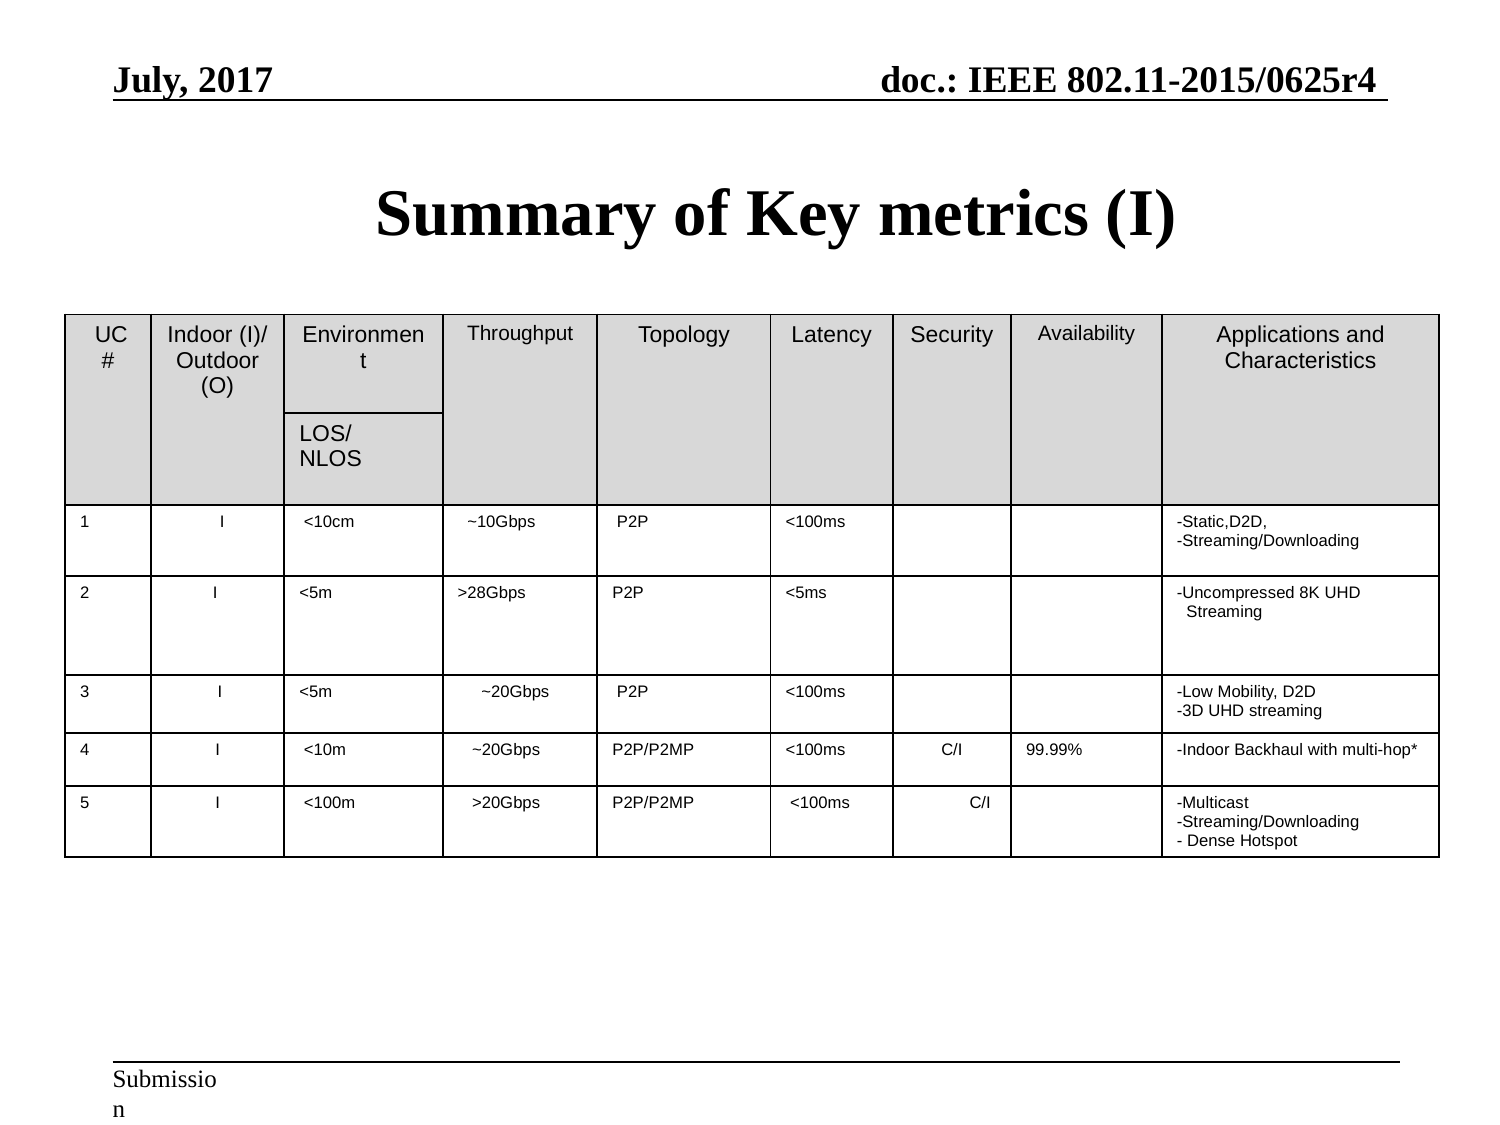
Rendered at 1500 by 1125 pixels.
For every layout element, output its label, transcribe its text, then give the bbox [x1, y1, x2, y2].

table_cell <5ms [771, 577, 892, 674]
table_cell <10cm [285, 506, 442, 575]
table_cell I [152, 577, 283, 674]
table_cell [894, 676, 1010, 732]
table_cell [1012, 577, 1161, 674]
table_cell <100ms [771, 734, 892, 785]
table_cell <5m [285, 577, 442, 674]
table_cell [894, 506, 1010, 575]
table_header Topology [598, 315, 770, 504]
table_cell I [152, 734, 283, 785]
table_cell <100m [285, 787, 442, 856]
table_cell -Static,D2D, -Streaming/Downloading [1163, 506, 1438, 575]
title Summary of Key metrics (I) [147, 149, 1423, 269]
table_cell -Indoor Backhaul with multi-hop* [1163, 734, 1438, 785]
table_cell I [152, 506, 283, 575]
table_cell ~20Gbps [444, 676, 596, 732]
table_header Throughput [444, 315, 596, 504]
table_header UC # [66, 315, 150, 504]
table_cell ~10Gbps [444, 506, 596, 575]
table_cell C/I [894, 734, 1010, 785]
table_cell -Multicast -Streaming/Downloading - Dense Hotspot [1163, 787, 1438, 856]
table_cell <100ms [771, 787, 892, 856]
table_header Applications and Characteristics [1163, 315, 1438, 504]
table_cell 99.99% [1012, 734, 1161, 785]
table_cell I [152, 787, 283, 856]
table_cell [894, 577, 1010, 674]
table_cell ~20Gbps [444, 734, 596, 785]
table_cell C/I [894, 787, 1010, 856]
table_cell 4 [66, 734, 150, 785]
table_cell -Low Mobility, D2D -3D UHD streaming [1163, 676, 1438, 732]
table_cell <100ms [771, 676, 892, 732]
table_cell <10m [285, 734, 442, 785]
table_cell 5 [66, 787, 150, 856]
table_cell >20Gbps [444, 787, 596, 856]
table_cell LOS/ NLOS [285, 414, 442, 504]
table_cell P2P [598, 577, 770, 674]
table_cell [1012, 506, 1161, 575]
table_header Security [894, 315, 1010, 504]
table_cell <100ms [771, 506, 892, 575]
table_cell 3 [66, 676, 150, 732]
table_cell P2P/P2MP [598, 787, 770, 856]
table_cell P2P [598, 506, 770, 575]
table_cell P2P [598, 676, 770, 732]
table_header Availability [1012, 315, 1161, 504]
table_cell 1 [66, 506, 150, 575]
table_cell I [152, 676, 283, 732]
table_header Latency [771, 315, 892, 504]
table_cell [1012, 787, 1161, 856]
table_cell 2 [66, 577, 150, 674]
table_header Environment [285, 315, 442, 412]
table_cell <5m [285, 676, 442, 732]
table_header Indoor (I)/ Outdoor (O) [152, 315, 283, 504]
table_cell >28Gbps [444, 577, 596, 674]
table_cell P2P/P2MP [598, 734, 770, 785]
table_cell [1012, 676, 1161, 732]
table_cell -Uncompressed 8K UHD Streaming [1163, 577, 1438, 674]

_Exercise directions_: Where does the string "Indoor" appear in the records? Copy every line that holds it.

_Exercise solution_:
table_cell -Indoor Backhaul with multi-hop* [1163, 734, 1438, 785]
table_header Indoor (I)/ Outdoor (O) [152, 315, 283, 504]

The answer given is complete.